Бахирев сморщился от стыда за него.

— Погрузим и посадим. За кого ты людей считаешь, в самом-то деле? Плохо устроишься, захочешь на завод или вообще сюда, в город, в область, — пиши. Ведь умеешь же ты работать, черт побери! Ведь человек же ты, в конце концов!

— Ну, спасибо, спасибо… — Вальган растроганно заморгал длинными ресницами, но растроганность эта была неестественной. Ему, видно, неприятно было думать о своей минутной обнаженности перед Бахиревым.

— Ты забудь… что я тут наговорил. Понимаешь, какое у меня состояние. Говорю и сам слов своих не разумею. Сложна, сложна жизнь… Сложна, сложна…

Ссутулившись, он вышел и стал медленно спускаться с лестницы — тихий, ушибленный сложностями жизни человек, с блеском старых заслуг, с тонкой горечью в складке еще сочного рта.

Он ушел наконец, и Бахирев тотчас шире распахнул окно. Даже стакан, пригубленный Вальганом, хотелось. выбросить. Этим пальцам, таким цепким, так жадно ласкавшим собственный подбородок, доверить доброе оружие? Но эти пальцы ловки, сильны, неутомимы. Они могут многое. И весь этот сложный, противоречивый человек, для которого превыше всего свой блеск и свое процветание, может многое. Он может и беззаветно работать сутки, он может и любить завод и даже тосковать об одуванчиках, некогда собранных на руинах и украшавших первые универсально-фрезерные…

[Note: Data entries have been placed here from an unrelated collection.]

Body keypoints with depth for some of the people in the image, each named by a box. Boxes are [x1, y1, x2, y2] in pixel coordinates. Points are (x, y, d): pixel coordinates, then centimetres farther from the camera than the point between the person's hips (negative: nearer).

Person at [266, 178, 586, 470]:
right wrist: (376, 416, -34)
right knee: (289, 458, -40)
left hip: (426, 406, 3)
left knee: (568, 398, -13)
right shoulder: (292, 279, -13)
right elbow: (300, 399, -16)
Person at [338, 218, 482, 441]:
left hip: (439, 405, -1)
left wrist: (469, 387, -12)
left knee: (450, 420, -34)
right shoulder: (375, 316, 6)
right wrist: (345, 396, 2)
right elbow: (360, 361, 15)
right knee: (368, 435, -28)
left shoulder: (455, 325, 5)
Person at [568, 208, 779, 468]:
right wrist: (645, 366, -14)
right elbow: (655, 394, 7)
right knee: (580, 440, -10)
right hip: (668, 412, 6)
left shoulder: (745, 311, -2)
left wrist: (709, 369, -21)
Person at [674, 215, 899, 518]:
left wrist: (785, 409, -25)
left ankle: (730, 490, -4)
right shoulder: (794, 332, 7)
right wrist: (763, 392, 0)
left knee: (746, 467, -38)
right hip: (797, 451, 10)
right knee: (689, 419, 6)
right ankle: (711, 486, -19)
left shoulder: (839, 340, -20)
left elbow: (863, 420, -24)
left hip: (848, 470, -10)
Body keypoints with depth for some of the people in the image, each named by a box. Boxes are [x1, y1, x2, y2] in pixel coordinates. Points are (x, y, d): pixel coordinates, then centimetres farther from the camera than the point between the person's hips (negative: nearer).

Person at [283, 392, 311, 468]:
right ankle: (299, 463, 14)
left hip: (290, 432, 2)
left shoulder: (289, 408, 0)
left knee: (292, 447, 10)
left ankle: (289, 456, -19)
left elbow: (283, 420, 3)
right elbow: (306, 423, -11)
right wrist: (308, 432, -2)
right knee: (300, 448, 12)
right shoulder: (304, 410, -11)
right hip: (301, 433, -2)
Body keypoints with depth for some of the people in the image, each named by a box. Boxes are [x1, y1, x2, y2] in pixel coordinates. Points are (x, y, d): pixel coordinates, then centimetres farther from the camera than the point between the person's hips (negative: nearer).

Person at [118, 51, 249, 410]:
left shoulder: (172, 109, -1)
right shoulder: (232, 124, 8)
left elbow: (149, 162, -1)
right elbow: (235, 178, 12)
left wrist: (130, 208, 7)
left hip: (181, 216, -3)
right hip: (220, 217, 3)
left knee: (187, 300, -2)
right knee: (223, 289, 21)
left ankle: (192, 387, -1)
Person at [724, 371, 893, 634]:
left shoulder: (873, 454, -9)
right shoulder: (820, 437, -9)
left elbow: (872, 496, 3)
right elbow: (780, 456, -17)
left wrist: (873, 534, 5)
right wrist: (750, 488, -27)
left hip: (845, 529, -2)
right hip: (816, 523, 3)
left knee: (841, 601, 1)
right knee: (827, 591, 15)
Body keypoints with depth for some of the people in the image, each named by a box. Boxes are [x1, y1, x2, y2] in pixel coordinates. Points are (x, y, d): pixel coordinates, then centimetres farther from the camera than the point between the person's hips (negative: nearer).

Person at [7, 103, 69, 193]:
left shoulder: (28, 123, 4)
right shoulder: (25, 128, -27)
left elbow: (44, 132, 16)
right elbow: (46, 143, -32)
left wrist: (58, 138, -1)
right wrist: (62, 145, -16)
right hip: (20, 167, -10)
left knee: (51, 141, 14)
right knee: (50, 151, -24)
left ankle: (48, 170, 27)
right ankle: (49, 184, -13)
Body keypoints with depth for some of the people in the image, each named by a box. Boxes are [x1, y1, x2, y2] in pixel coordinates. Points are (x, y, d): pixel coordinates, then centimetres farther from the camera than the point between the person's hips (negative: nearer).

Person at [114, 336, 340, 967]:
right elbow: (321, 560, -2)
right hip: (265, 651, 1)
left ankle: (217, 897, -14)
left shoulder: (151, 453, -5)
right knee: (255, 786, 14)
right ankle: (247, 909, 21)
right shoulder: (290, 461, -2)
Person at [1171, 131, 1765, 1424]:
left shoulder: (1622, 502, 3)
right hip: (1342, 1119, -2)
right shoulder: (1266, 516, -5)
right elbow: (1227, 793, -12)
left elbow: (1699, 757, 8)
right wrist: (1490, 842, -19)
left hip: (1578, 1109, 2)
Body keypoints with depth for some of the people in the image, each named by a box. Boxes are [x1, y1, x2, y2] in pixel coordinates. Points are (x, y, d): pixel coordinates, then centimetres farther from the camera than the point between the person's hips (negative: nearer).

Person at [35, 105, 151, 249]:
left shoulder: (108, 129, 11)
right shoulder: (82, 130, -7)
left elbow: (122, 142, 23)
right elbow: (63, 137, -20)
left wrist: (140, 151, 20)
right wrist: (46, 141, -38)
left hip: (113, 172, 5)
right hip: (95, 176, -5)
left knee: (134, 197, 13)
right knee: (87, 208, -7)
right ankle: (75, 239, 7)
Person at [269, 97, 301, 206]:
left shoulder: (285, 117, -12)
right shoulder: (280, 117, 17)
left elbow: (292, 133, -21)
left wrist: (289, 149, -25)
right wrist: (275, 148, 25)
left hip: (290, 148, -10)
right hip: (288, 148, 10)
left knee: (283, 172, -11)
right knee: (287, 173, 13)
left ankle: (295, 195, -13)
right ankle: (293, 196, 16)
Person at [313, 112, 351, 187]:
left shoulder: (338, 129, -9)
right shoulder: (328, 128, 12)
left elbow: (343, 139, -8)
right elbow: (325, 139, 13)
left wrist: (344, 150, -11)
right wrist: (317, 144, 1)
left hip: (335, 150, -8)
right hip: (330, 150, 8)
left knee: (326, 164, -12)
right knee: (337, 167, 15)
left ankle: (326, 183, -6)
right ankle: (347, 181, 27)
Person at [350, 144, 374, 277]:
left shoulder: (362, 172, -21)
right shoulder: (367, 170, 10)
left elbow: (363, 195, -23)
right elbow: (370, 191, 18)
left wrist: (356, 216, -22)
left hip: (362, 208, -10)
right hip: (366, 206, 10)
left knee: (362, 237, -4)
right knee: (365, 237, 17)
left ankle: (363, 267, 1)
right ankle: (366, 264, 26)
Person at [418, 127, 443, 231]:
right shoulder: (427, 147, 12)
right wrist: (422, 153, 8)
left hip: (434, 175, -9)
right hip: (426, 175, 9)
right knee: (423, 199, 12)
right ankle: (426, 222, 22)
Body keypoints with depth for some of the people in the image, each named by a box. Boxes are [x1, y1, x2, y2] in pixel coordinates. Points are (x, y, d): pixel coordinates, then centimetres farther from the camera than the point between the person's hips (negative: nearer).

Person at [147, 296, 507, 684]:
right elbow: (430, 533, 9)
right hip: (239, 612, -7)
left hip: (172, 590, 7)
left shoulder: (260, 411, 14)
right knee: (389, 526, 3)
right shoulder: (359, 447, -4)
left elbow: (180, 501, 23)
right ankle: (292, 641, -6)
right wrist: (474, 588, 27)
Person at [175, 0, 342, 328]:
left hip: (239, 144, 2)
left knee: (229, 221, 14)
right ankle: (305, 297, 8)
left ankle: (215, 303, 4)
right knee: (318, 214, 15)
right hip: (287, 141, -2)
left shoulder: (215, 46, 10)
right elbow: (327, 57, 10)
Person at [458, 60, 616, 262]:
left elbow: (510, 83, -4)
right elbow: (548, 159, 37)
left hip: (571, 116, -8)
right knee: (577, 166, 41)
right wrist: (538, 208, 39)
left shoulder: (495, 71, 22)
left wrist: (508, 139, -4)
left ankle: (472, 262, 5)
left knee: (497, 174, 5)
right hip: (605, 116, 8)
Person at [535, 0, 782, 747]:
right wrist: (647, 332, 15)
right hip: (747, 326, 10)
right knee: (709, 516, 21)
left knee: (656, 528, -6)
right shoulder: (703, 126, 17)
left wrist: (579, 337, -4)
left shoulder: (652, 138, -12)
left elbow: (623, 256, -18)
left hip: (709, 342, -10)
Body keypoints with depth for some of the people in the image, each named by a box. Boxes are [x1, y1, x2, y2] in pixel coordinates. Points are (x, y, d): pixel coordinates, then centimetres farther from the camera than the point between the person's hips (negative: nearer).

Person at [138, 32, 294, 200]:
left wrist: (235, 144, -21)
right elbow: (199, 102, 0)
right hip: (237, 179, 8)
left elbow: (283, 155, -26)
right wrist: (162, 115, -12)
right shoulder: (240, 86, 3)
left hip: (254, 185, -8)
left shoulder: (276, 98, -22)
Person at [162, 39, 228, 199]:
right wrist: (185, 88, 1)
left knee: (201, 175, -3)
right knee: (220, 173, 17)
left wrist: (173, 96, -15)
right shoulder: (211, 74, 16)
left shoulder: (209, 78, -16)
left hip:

Когда такой, как Вальган, дышит одним дыханием с коллективом и живет под его тысячеглазым и ежечасным контролем, упырь чахнет, скрючивается, заползает в тайные глубины, теряет силы. Но вот человек почувствовал. себя не среди людей, а вне их оздоровляющего дыхания, вне их тысячеглазого контроля. И упырь обретает силы, тянет щупальца, изменяя лицо и улыбку, движение и повадки, образ жизни и даже образ мышления.